Tuesday, 17 January 2012

Post-Language Apocalypse: The Lonely Typist

Imagine you are on a stage and the only prop you have is your wit. The audience is filled with razor sharp tongues enhanced by megaphones, and somehow you have to mesmerise these tongues into wagging good reviews of your performance. Your chest puffs with the first winds of a brilliant thought meant to awe this crowd into submission, but instead of articulate phrases and carefully crafted metaphors, you croak. Like a prince turned into a toad, you feel masked by your animal image. Nothing is certain now, except for the bad reviews, which will crowd every web page and blaze rejection in the headline.

I expect this is what social anxiety feels like. I thankfully have a lesser version of this and just feel like an elephant with a speech defect around people most of the time. But for those with full-blown social anxiety, every encounter must be fraught with dangers. So much so that withdrawal into a social replacement may seem to be the only possible secure avenue. The inevitable result is a masked loneliness compensated for through virtual contact in even the most populous of places.

 How do we mask loneliness? I suspect many replace human, face-to-face contact with TV shows, video games and everything else the web has to offer. Communication in a traditional sense then falls out of practice and the ability to be witty or simply converse often erodes.  For those not gifted with gab, speaking with another, sharing a thought will not be forced upon them and need never be practiced with the proliferation of social aids.

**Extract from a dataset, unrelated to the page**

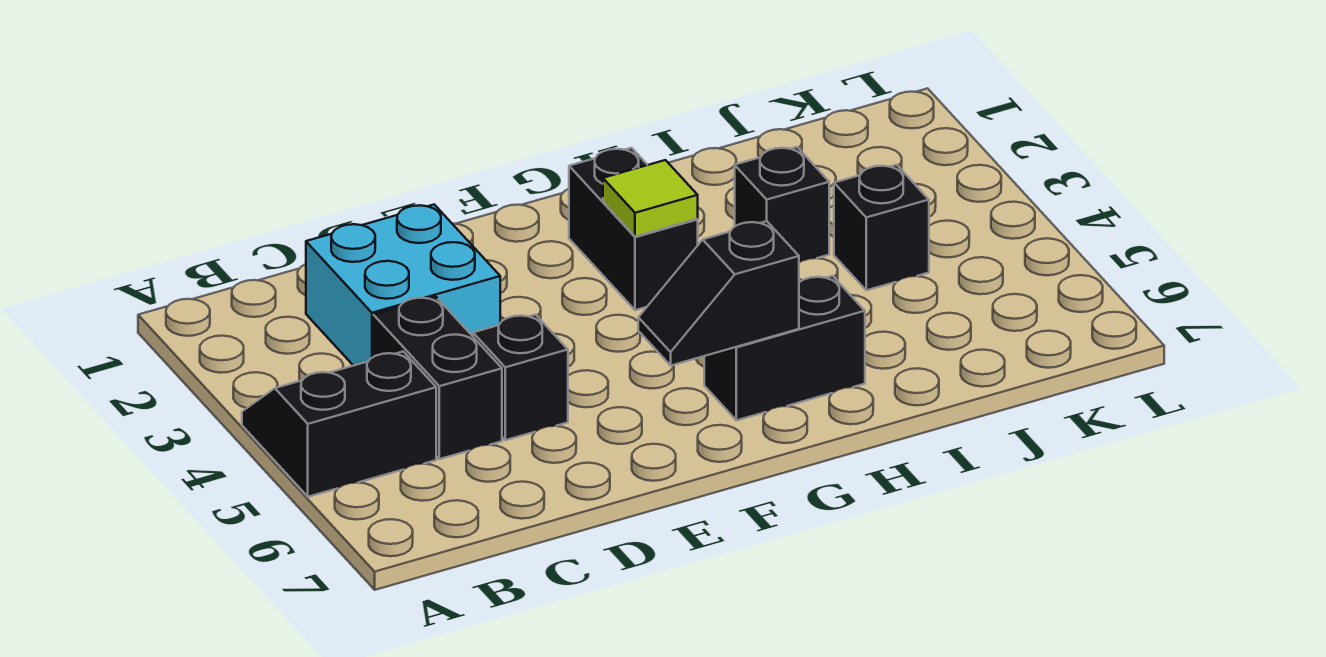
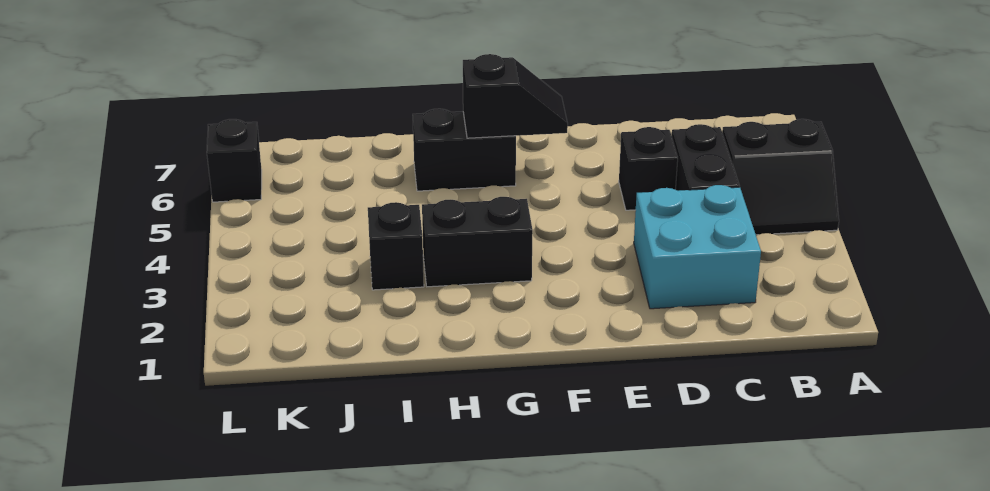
black 1x2 brick [569,148,698,310] -> black 1x2 brick turned to [422,197,533,287]
lime 1x1 tile [603,160,698,237] -> none
black 1x1 brick [834,165,929,290] -> black 1x1 brick moved to [207,119,262,202]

I cannot possibly condemn the screens in front of which we spend so much time. I enjoy everything they have to offer far too much - I can self-publish a blog, snoop on friends via facebook and gather all the information I need to nourish my soul. Yet even as I have a voice, somehow I am still voiceless. I am disembodied and safe from any direct experience of a tongue lashing. The screen has not enabled me to communicate or share better with others, nor has it given me the tools to enrich my experience of life.

Sometimes I worry that with the erosion of speech will come an increasing gap between the solitary path we all walk and the capacity to share this experience with other solitary walkers. Are we not becoming more lonely as we forget how to speak?

It is possible that language evolved as a social tool to aid cooperation and increase our chances of survival. When we awake one day from our virtual life, will we remember how to cooperate, how to share and how to express our inner life?